Huge Gun Rights Decision

(GoRealNewsNow.com) – In a decision being applauded by gun rights activists, a federal appeals court has ruled the United States government cannot prohibit non-violent offenders from owning guns.

The 3rd US Circuit Court of Appeals ruling comes a year after the US Supreme Court upheld Americans’ right to carry firearms in public for self-defense and the nation’s historical tradition of the right to bear arms.

The Philadelphia-based appeals court decided that individuals with a record of non-violent crimes may not be barred from possessing guns in an 11-4 ruling issued on Tuesday, Newsmax reports.

The case it heard was an appeal of a 2020 lawsuit by Pennsylvania resident Bryan Range who was prohibited by federal law from owning a gun after being sentenced for welfare fraud.

Range argued the ban violated his rights under the Second Amendment of the Constitution.

“We are very pleased that the 3rd Circuit has vindicated the rights of our client by faithfully applying the Supreme Court’s decision,” his lawyer, Peter Patterson, said after the 3rd Circuit’s ruling.

The US government body enforcing federal gun laws, the Bureau of Alcohol, Tobacco, Firearms and Explosives, refused to comment on the ruling.

In 1995, Range pleaded guilty to committing welfare fraud by obtaining food stamps worth $2,458. The misdemeanor carried a sentence of up to five years in prison, but he was sentenced to a three-year probation.

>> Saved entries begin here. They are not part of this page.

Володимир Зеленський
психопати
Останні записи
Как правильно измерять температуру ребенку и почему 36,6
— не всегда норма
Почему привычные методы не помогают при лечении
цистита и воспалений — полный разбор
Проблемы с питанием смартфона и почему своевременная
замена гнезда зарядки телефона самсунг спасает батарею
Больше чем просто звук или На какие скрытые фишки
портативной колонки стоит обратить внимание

Under federal criminal law, individuals convicted of crimes that carry over one year in prison are banned from possessing guns. While such crimes are primarily felonies, the law also includes some misdemeanors.

Range lost his lower court lawsuit in 2021. However, Circuit Judge Thomas Hardiman wrote in the new pro-gun rights ruling the US government had failed to cite any laws from America’s founding indicating a tradition of banning non-violent criminals from having firearms.

Circuit Judge Cheryl Ann Krause wrote on behalf of the four dissenters that “the legislature has made a reasonable and considered judgment to disarm those who show disrespect for the law, [and] it is not the place of unelected judges to substitute that judgment with their own.”